* [WHAT YOU WILL DO]
In the entries that follow, the line with "ActivityDefinition.intent | proposal" opens the range and the line with "ActivityDefinition.kind | Kind" closes it; repeat that range exactly, both lines included.

[Items listed in a dataset]
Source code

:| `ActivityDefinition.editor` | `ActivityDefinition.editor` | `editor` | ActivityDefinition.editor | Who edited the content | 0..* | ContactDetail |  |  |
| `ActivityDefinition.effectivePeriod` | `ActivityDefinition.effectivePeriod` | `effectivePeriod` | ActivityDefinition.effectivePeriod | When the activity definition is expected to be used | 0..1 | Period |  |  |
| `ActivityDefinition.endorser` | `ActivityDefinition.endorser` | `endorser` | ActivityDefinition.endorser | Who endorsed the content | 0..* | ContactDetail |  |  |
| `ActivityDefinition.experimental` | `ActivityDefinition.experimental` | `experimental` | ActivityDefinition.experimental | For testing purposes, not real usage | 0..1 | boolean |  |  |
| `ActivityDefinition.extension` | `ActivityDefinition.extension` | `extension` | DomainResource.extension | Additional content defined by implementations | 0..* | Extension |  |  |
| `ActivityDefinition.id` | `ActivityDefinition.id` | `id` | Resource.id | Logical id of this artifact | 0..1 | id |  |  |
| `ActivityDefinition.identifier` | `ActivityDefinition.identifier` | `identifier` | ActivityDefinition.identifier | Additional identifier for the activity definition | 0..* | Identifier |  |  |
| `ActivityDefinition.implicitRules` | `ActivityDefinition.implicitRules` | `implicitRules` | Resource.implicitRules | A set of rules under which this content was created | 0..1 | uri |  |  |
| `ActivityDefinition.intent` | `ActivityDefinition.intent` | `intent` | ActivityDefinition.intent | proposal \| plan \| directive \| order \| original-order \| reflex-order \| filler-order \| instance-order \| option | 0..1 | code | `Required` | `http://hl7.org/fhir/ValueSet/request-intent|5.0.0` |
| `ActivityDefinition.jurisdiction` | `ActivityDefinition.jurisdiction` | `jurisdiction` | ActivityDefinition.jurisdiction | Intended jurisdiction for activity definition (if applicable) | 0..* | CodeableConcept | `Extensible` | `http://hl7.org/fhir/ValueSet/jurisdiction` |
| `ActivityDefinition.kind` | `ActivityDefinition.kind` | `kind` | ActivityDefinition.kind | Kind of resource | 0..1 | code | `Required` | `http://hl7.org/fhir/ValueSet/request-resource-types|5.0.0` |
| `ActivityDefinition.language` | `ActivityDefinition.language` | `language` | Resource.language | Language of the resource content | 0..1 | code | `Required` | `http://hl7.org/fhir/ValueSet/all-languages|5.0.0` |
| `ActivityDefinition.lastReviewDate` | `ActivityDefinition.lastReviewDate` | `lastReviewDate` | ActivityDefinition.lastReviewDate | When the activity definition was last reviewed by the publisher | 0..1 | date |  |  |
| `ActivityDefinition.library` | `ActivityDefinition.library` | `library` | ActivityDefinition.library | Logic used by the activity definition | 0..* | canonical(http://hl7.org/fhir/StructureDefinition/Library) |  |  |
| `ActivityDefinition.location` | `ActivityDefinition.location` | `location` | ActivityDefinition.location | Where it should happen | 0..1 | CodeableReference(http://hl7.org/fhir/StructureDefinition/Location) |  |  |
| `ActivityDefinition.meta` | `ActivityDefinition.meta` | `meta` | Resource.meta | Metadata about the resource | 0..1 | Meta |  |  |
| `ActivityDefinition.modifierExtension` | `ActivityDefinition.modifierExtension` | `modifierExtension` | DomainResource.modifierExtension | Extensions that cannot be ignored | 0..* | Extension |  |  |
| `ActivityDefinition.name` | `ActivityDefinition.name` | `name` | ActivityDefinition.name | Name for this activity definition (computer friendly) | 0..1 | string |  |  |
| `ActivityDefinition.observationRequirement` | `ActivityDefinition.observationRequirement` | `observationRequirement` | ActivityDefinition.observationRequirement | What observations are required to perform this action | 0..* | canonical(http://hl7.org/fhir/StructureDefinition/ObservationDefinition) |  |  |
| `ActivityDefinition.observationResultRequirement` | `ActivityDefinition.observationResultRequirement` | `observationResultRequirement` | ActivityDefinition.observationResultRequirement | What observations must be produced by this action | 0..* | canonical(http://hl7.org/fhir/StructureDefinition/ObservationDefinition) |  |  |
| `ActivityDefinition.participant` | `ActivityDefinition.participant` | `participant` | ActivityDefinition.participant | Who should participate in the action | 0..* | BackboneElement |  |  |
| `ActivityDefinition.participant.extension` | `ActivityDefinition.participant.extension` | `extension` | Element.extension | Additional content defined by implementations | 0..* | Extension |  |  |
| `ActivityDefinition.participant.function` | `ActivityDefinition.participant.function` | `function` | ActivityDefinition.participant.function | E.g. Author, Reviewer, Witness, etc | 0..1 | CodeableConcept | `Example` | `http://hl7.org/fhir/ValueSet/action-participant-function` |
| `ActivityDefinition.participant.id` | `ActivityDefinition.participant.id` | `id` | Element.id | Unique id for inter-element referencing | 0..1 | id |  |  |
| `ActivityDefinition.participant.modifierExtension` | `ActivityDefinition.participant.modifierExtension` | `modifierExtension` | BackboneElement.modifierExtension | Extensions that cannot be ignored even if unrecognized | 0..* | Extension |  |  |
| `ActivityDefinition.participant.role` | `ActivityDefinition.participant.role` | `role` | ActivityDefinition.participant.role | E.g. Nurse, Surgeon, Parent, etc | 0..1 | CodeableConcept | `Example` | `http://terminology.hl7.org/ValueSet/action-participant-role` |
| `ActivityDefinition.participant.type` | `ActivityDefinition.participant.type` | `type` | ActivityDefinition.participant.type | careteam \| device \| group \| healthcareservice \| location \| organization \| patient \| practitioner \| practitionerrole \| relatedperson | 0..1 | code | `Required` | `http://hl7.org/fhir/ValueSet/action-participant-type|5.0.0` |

* [RESPONSE AREA]
| `ActivityDefinition.intent` | `ActivityDefinition.intent` | `intent` | ActivityDefinition.intent | proposal \| plan \| directive \| order \| original-order \| reflex-order \| filler-order \| instance-order \| option | 0..1 | code | `Required` | `http://hl7.org/fhir/ValueSet/request-intent|5.0.0` |
| `ActivityDefinition.jurisdiction` | `ActivityDefinition.jurisdiction` | `jurisdiction` | ActivityDefinition.jurisdiction | Intended jurisdiction for activity definition (if applicable) | 0..* | CodeableConcept | `Extensible` | `http://hl7.org/fhir/ValueSet/jurisdiction` |
| `ActivityDefinition.kind` | `ActivityDefinition.kind` | `kind` | ActivityDefinition.kind | Kind of resource | 0..1 | code | `Required` | `http://hl7.org/fhir/ValueSet/request-resource-types|5.0.0` |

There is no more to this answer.